### Exercise prompt
Retype the data exactly, skipping any picture in it.

### Design files in text formats
————————

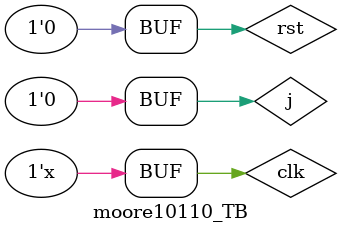
<source format=v>
`timescale 1ns/1ns
module moore10110_pre(input clk,rst,j, output w);
	reg [2:0] ns,ps;
	parameter [2:0] A=3'b000, B=3'b001, C=3'b010, D=3'b011, E=3'b100, F=3'b101; 
	
	always @(ps,j) begin
		ns = A;
		case(ps)
			A: ns= j ? B : A;
			B: ns= j ? B : C;
			C: ns= j ? D : A;
			D: ns= j ? E : C;
			E: ns= j ? B : F;
			F: ns= j ? D : A;
			default: ns= A;
		endcase
	end

	assign w= (ps==F) ? 1'b1 : 1'b0;

	always @(posedge clk, posedge rst) begin
		if (rst)
			ps <= A;
		else
			ps <= ns;
	end

endmodule

module moore10110_TB();
	reg j=0,clk=0,rst=0;
	wire w;
	moore10110_pre M(clk,rst,j, w);
	initial begin
		#220 rst = 1;
		#130 rst = 0;
		#200 j = 1;
		#200 j = 0;
		#200 j = 1;
		#200 j = 1;
		#200 j = 0;
		#200 j = 1;
		rst = 1;
		#200 j = 1;
		rst = 0;
		#200 j = 0;
		#200 j = 0;
		#200 j = 1;
		#200 j = 0;
		#200 j = 1;
		#200 j = 0;
		#200 j = 1;
		#200 j = 1;
		#200 j = 0;
		#200 j = 1;
		#200 j = 1;
		#200 j = 0;
		#200 j = 0;
		#200 j = 0;
		#200 j = 1;
		#200 j = 0;
		#200 j = 0;
	end
	always #100 clk = ~clk;
endmodule






</source>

————————

### Output of the task
<source format=v>
`timescale 1ns/1ns
module moore10110_pre(input clk,rst,j, output w);
	reg [2:0] ns,ps;
	parameter [2:0] A=3'b000, B=3'b001, C=3'b010, D=3'b011, E=3'b100, F=3'b101; 
	
	always @(ps,j) begin
		ns = A;
		case(ps)
			A: ns= j ? B : A;
			B: ns= j ? B : C;
			C: ns= j ? D : A;
			D: ns= j ? E : C;
			E: ns= j ? B : F;
			F: ns= j ? D : A;
			default: ns= A;
		endcase
	end

	assign w= (ps==F) ? 1'b1 : 1'b0;

	always @(posedge clk, posedge rst) begin
		if (rst)
			ps <= A;
		else
			ps <= ns;
	end

endmodule

module moore10110_TB();
	reg j=0,clk=0,rst=0;
	wire w;
	moore10110_pre M(clk,rst,j, w);
	initial begin
		#220 rst = 1;
		#130 rst = 0;
		#200 j = 1;
		#200 j = 0;
		#200 j = 1;
		#200 j = 1;
		#200 j = 0;
		#200 j = 1;
		rst = 1;
		#200 j = 1;
		rst = 0;
		#200 j = 0;
		#200 j = 0;
		#200 j = 1;
		#200 j = 0;
		#200 j = 1;
		#200 j = 0;
		#200 j = 1;
		#200 j = 1;
		#200 j = 0;
		#200 j = 1;
		#200 j = 1;
		#200 j = 0;
		#200 j = 0;
		#200 j = 0;
		#200 j = 1;
		#200 j = 0;
		#200 j = 0;
	end
	always #100 clk = ~clk;
endmodule






</source>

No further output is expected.